Abstract

The aim of this article is to analyze headquarters (HQ)-subsidiary relationships in the domain of knowledge transfer based on the perspectives of power and control and the social embeddedness of firms in different institutional contexts. Data were collected from an Israeli multinational company. The analysis included various qualitative analyses of 64 interviews with employees of HQ and the South Pacific subsidiaries and of documents and observations. HQ-subsidiary relations in the domain of knowledge transfer are based on interdependence with limited cooperation, where power is not placed within one actor or location but rather is situated on both sides. This type of relationship is maintained and reproduced via tactics of knowledge transfer and control which are applied by both sides.

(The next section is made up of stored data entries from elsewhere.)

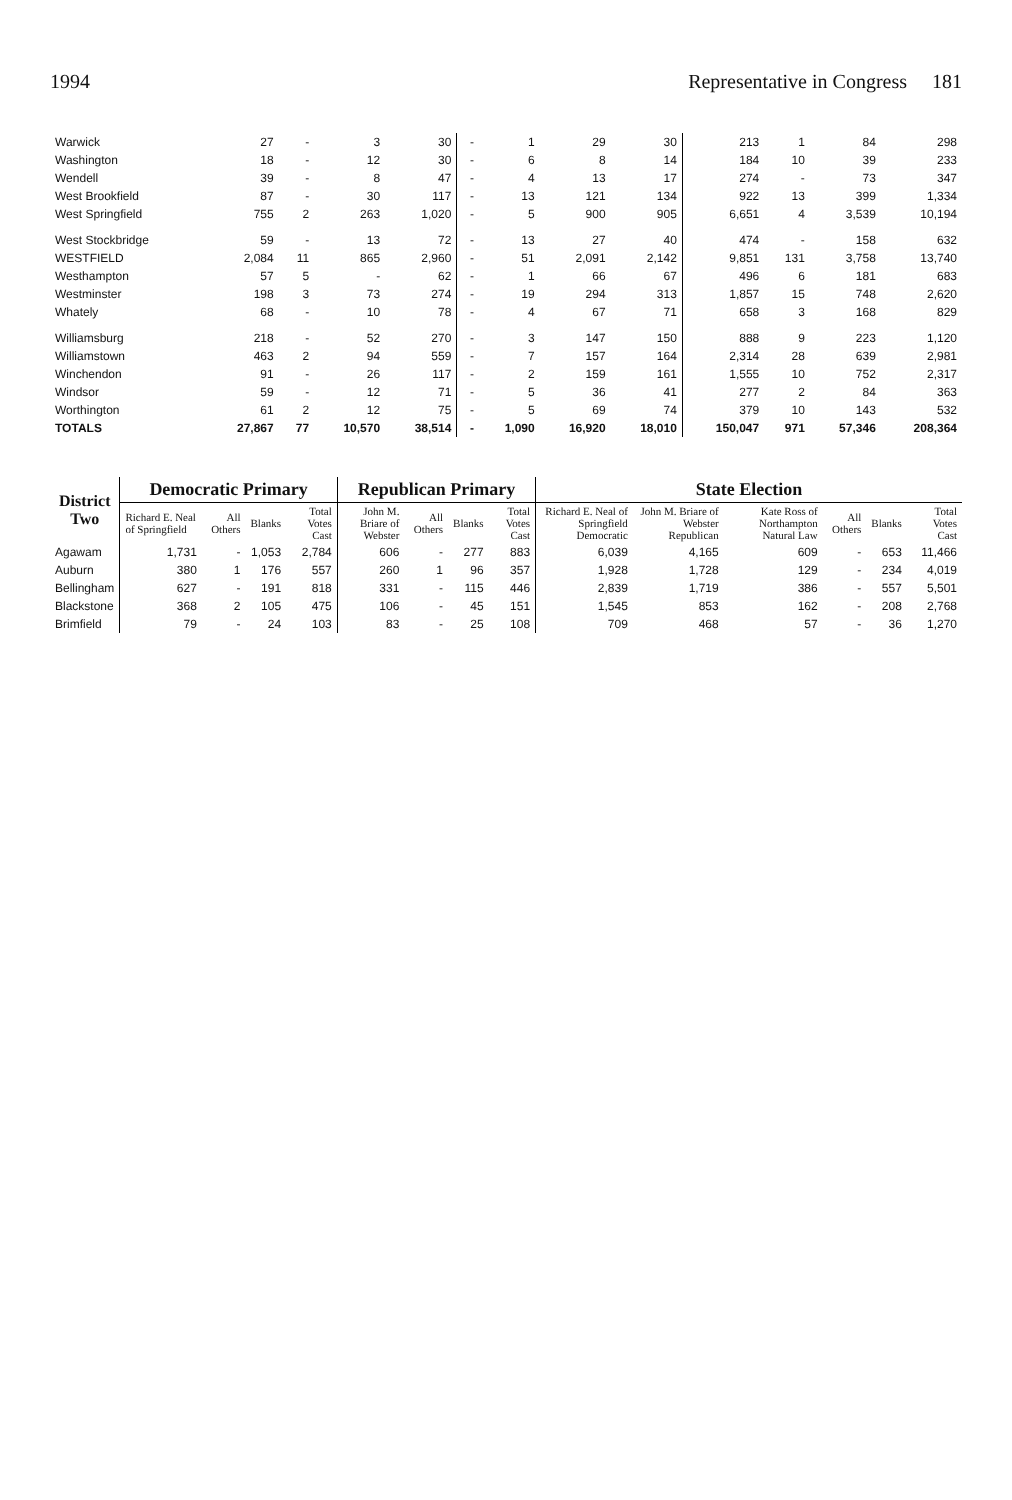1994 Representative in Congress 181
| Warwick | 27 | - | 3 | 30 | - | 1 | 29 | 30 | 213 | 1 | 84 | 298 |
| Washington | 18 | - | 12 | 30 | - | 6 | 8 | 14 | 184 | 10 | 39 | 233 |
| Wendell | 39 | - | 8 | 47 | - | 4 | 13 | 17 | 274 | - | 73 | 347 |
| West Brookfield | 87 | - | 30 | 117 | - | 13 | 121 | 134 | 922 | 13 | 399 | 1,334 |
| West Springfield | 755 | 2 | 263 | 1,020 | - | 5 | 900 | 905 | 6,651 | 4 | 3,539 | 10,194 |
| West Stockbridge | 59 | - | 13 | 72 | - | 13 | 27 | 40 | 474 | - | 158 | 632 |
| WESTFIELD | 2,084 | 11 | 865 | 2,960 | - | 51 | 2,091 | 2,142 | 9,851 | 131 | 3,758 | 13,740 |
| Westhampton | 57 | 5 | - | 62 | - | 1 | 66 | 67 | 496 | 6 | 181 | 683 |
| Westminster | 198 | 3 | 73 | 274 | - | 19 | 294 | 313 | 1,857 | 15 | 748 | 2,620 |
| Whately | 68 | - | 10 | 78 | - | 4 | 67 | 71 | 658 | 3 | 168 | 829 |
| Williamsburg | 218 | - | 52 | 270 | - | 3 | 147 | 150 | 888 | 9 | 223 | 1,120 |
| Williamstown | 463 | 2 | 94 | 559 | - | 7 | 157 | 164 | 2,314 | 28 | 639 | 2,981 |
| Winchendon | 91 | - | 26 | 117 | - | 2 | 159 | 161 | 1,555 | 10 | 752 | 2,317 |
| Windsor | 59 | - | 12 | 71 | - | 5 | 36 | 41 | 277 | 2 | 84 | 363 |
| Worthington | 61 | 2 | 12 | 75 | - | 5 | 69 | 74 | 379 | 10 | 143 | 532 |
| TOTALS | 27,867 | 77 | 10,570 | 38,514 | - | 1,090 | 16,920 | 18,010 | 150,047 | 971 | 57,346 | 208,364 |
| District Two | Democratic Primary | | | | Republican Primary | | | | State Election | | | | | |
| --- | --- | --- | --- | --- | --- | --- | --- | --- | --- | --- | --- | --- | --- | --- |
| | Richard E. Neal of Springfield | All Others | Blanks | Total Votes Cast | John M. Briare of Webster | All Others | Blanks | Total Votes Cast | Richard E. Neal of Springfield Democratic | John M. Briare of Webster Republican | Kate Ross of Northampton Natural Law | All Others | Blanks | Total Votes Cast |
| Agawam | 1,731 | - | 1,053 | 2,784 | 606 | - | 277 | 883 | 6,039 | 4,165 | 609 | - | 653 | 11,466 |
| Auburn | 380 | 1 | 176 | 557 | 260 | 1 | 96 | 357 | 1,928 | 1,728 | 129 | - | 234 | 4,019 |
| Bellingham | 627 | - | 191 | 818 | 331 | - | 115 | 446 | 2,839 | 1,719 | 386 | - | 557 | 5,501 |
| Blackstone | 368 | 2 | 105 | 475 | 106 | - | 45 | 151 | 1,545 | 853 | 162 | - | 208 | 2,768 |
| Brimfield | 79 | - | 24 | 103 | 83 | - | 25 | 108 | 709 | 468 | 57 | - | 36 | 1,270 |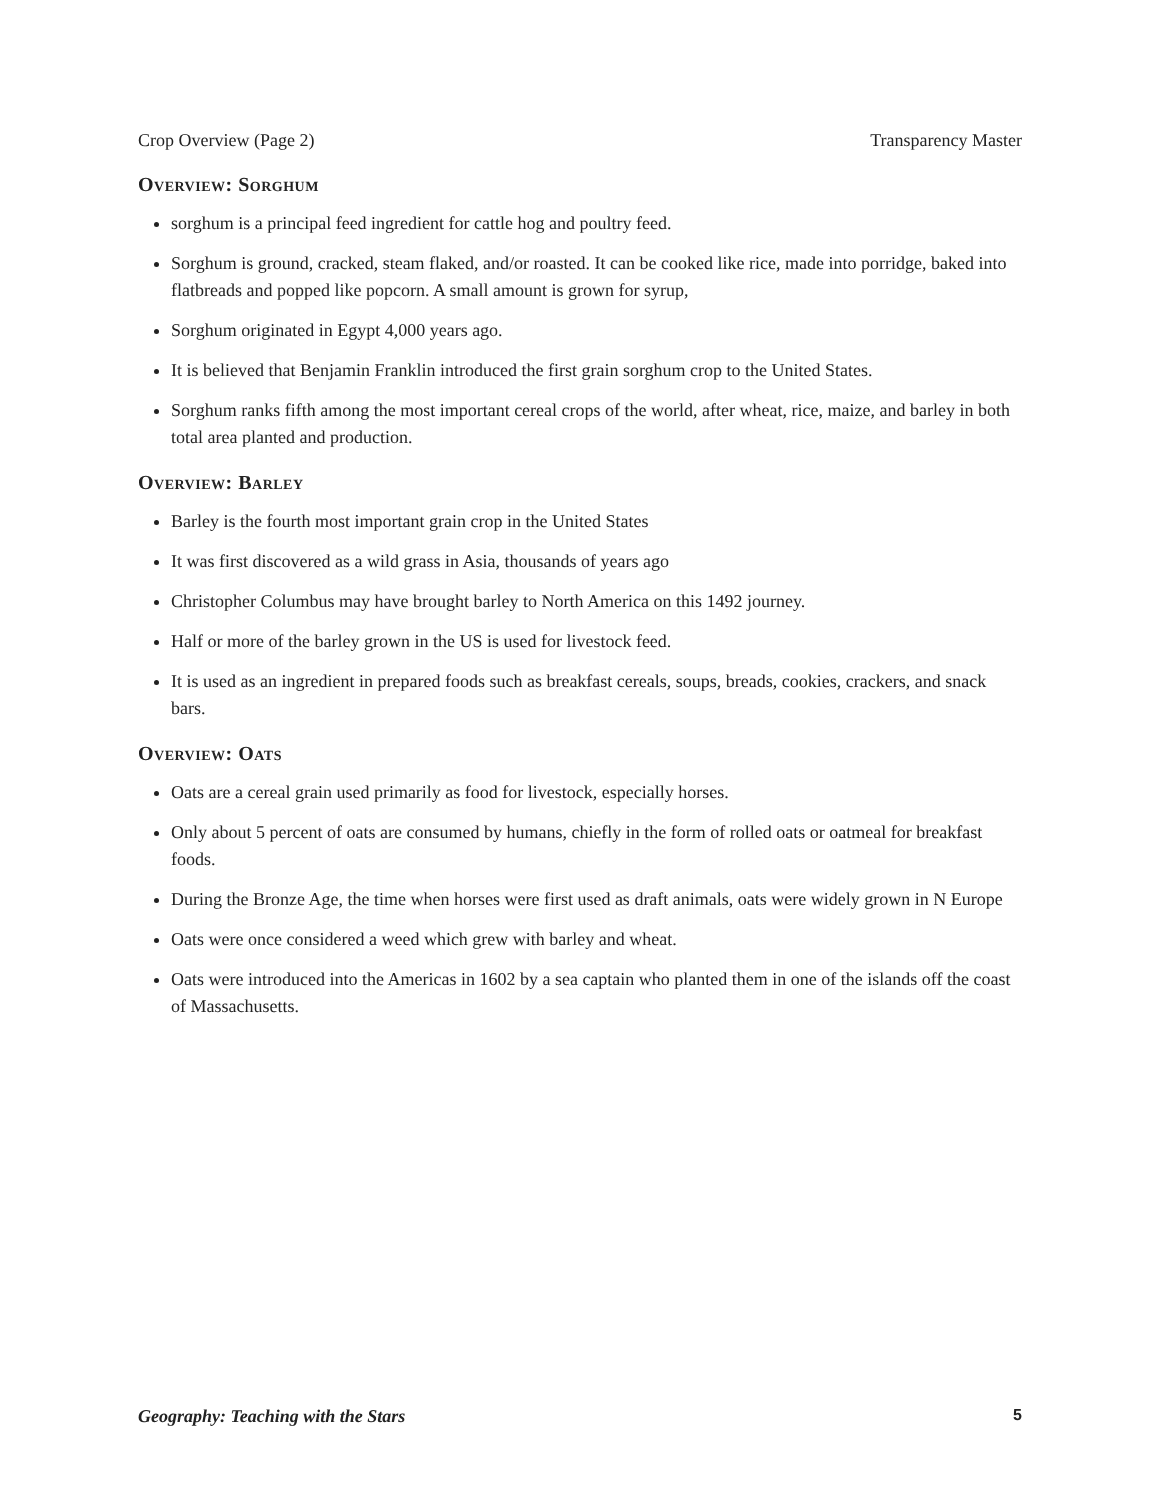Crop Overview (Page 2) Transparency Master
Overview: Sorghum
sorghum is a principal feed ingredient for cattle hog and poultry feed.
Sorghum is ground, cracked, steam flaked, and/or roasted. It can be cooked like rice, made into porridge, baked into flatbreads and popped like popcorn. A small amount is grown for syrup,
Sorghum originated in Egypt 4,000 years ago.
It is believed that Benjamin Franklin introduced the first grain sorghum crop to the United States.
Sorghum ranks fifth among the most important cereal crops of the world, after wheat, rice, maize, and barley in both total area planted and production.
Overview: Barley
Barley is the fourth most important grain crop in the United States
It was first discovered as a wild grass in Asia, thousands of years ago
Christopher Columbus may have brought barley to North America on this 1492 journey.
Half or more of the barley grown in the US is used for livestock feed.
It is used as an ingredient in prepared foods such as breakfast cereals, soups, breads, cookies, crackers, and snack bars.
Overview: Oats
Oats are a cereal grain used primarily as food for livestock, especially horses.
Only about 5 percent of oats are consumed by humans, chiefly in the form of rolled oats or oatmeal for breakfast foods.
During the Bronze Age, the time when horses were first used as draft animals, oats were widely grown in N Europe
Oats were once considered a weed which grew with barley and wheat.
Oats were introduced into the Americas in 1602 by a sea captain who planted them in one of the islands off the coast of Massachusetts.
Geography: Teaching with the Stars 5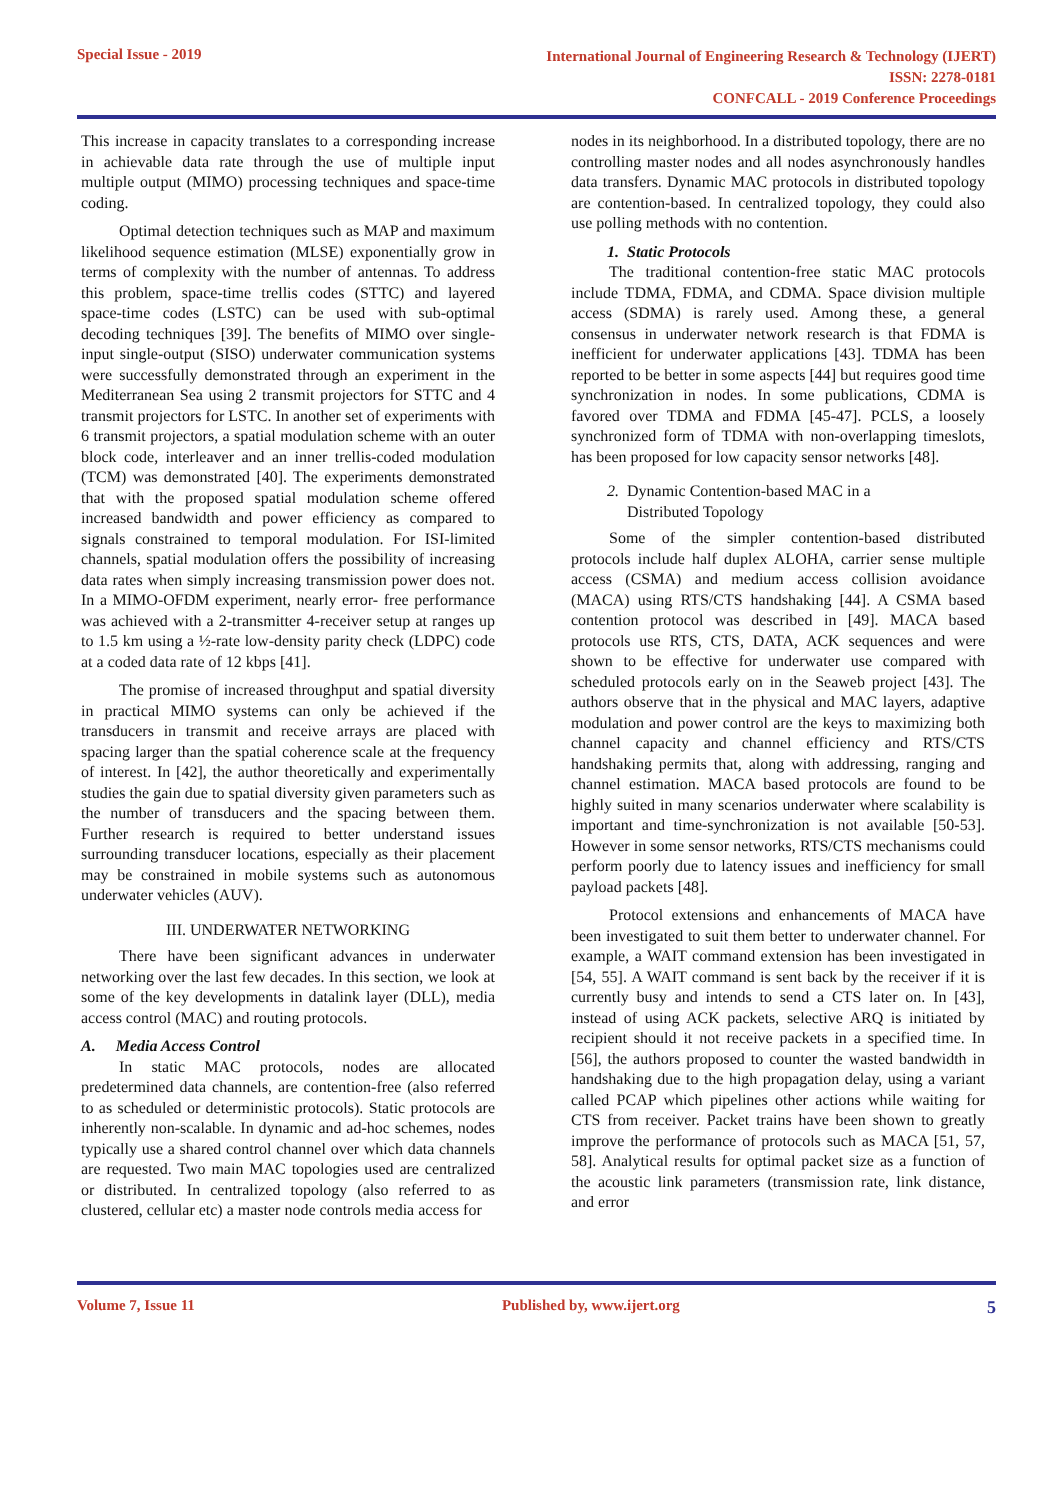Special Issue - 2019
International Journal of Engineering Research & Technology (IJERT)
ISSN: 2278-0181
CONFCALL - 2019 Conference Proceedings
This increase in capacity translates to a corresponding increase in achievable data rate through the use of multiple input multiple output (MIMO) processing techniques and space-time coding.
Optimal detection techniques such as MAP and maximum likelihood sequence estimation (MLSE) exponentially grow in terms of complexity with the number of antennas. To address this problem, space-time trellis codes (STTC) and layered space-time codes (LSTC) can be used with sub-optimal decoding techniques [39]. The benefits of MIMO over single-input single-output (SISO) underwater communication systems were successfully demonstrated through an experiment in the Mediterranean Sea using 2 transmit projectors for STTC and 4 transmit projectors for LSTC. In another set of experiments with 6 transmit projectors, a spatial modulation scheme with an outer block code, interleaver and an inner trellis-coded modulation (TCM) was demonstrated [40]. The experiments demonstrated that with the proposed spatial modulation scheme offered increased bandwidth and power efficiency as compared to signals constrained to temporal modulation. For ISI-limited channels, spatial modulation offers the possibility of increasing data rates when simply increasing transmission power does not. In a MIMO-OFDM experiment, nearly error- free performance was achieved with a 2-transmitter 4-receiver setup at ranges up to 1.5 km using a ½-rate low-density parity check (LDPC) code at a coded data rate of 12 kbps [41].
The promise of increased throughput and spatial diversity in practical MIMO systems can only be achieved if the transducers in transmit and receive arrays are placed with spacing larger than the spatial coherence scale at the frequency of interest. In [42], the author theoretically and experimentally studies the gain due to spatial diversity given parameters such as the number of transducers and the spacing between them. Further research is required to better understand issues surrounding transducer locations, especially as their placement may be constrained in mobile systems such as autonomous underwater vehicles (AUV).
III. UNDERWATER NETWORKING
There have been significant advances in underwater networking over the last few decades. In this section, we look at some of the key developments in datalink layer (DLL), media access control (MAC) and routing protocols.
A. Media Access Control
In static MAC protocols, nodes are allocated predetermined data channels, are contention-free (also referred to as scheduled or deterministic protocols). Static protocols are inherently non-scalable. In dynamic and ad-hoc schemes, nodes typically use a shared control channel over which data channels are requested. Two main MAC topologies used are centralized or distributed. In centralized topology (also referred to as clustered, cellular etc) a master node controls media access for
nodes in its neighborhood. In a distributed topology, there are no controlling master nodes and all nodes asynchronously handles data transfers. Dynamic MAC protocols in distributed topology are contention-based. In centralized topology, they could also use polling methods with no contention.
1. Static Protocols
The traditional contention-free static MAC protocols include TDMA, FDMA, and CDMA. Space division multiple access (SDMA) is rarely used. Among these, a general consensus in underwater network research is that FDMA is inefficient for underwater applications [43]. TDMA has been reported to be better in some aspects [44] but requires good time synchronization in nodes. In some publications, CDMA is favored over TDMA and FDMA [45-47]. PCLS, a loosely synchronized form of TDMA with non-overlapping timeslots, has been proposed for low capacity sensor networks [48].
2. Dynamic Contention-based MAC in a
Distributed Topology
Some of the simpler contention-based distributed protocols include half duplex ALOHA, carrier sense multiple access (CSMA) and medium access collision avoidance (MACA) using RTS/CTS handshaking [44]. A CSMA based contention protocol was described in [49]. MACA based protocols use RTS, CTS, DATA, ACK sequences and were shown to be effective for underwater use compared with scheduled protocols early on in the Seaweb project [43]. The authors observe that in the physical and MAC layers, adaptive modulation and power control are the keys to maximizing both channel capacity and channel efficiency and RTS/CTS handshaking permits that, along with addressing, ranging and channel estimation. MACA based protocols are found to be highly suited in many scenarios underwater where scalability is important and time-synchronization is not available [50-53]. However in some sensor networks, RTS/CTS mechanisms could perform poorly due to latency issues and inefficiency for small payload packets [48].
Protocol extensions and enhancements of MACA have been investigated to suit them better to underwater channel. For example, a WAIT command extension has been investigated in [54, 55]. A WAIT command is sent back by the receiver if it is currently busy and intends to send a CTS later on. In [43], instead of using ACK packets, selective ARQ is initiated by recipient should it not receive packets in a specified time. In [56], the authors proposed to counter the wasted bandwidth in handshaking due to the high propagation delay, using a variant called PCAP which pipelines other actions while waiting for CTS from receiver. Packet trains have been shown to greatly improve the performance of protocols such as MACA [51, 57, 58]. Analytical results for optimal packet size as a function of the acoustic link parameters (transmission rate, link distance, and error
Volume 7, Issue 11 Published by, www.ijert.org
5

A main cause of such relationships is the subsidiaries’ dual identification. On the one hand, Asian subsidiaries are loyal to some extent to the HQ, but on the other hand, they are loyal to their customers. The originality and value of this study is that first it presents an initial step in the development of a classification of interdependent HQ-subsidiary relationships. Second, this study shows which factors generate these relationships and how these relationships are reproduced, demonstrating that in the analysis of HQ-subsidiary relations, issues of power cannot be disconnected from the multinational context. Third, this study views organizational knowledge transfer as a form of business communication situated in broader cultural contexts. It contributes to the limited research that analyzes the coexisting of diverse organizing practices, and forms of business communication, which became prevalent in our global society.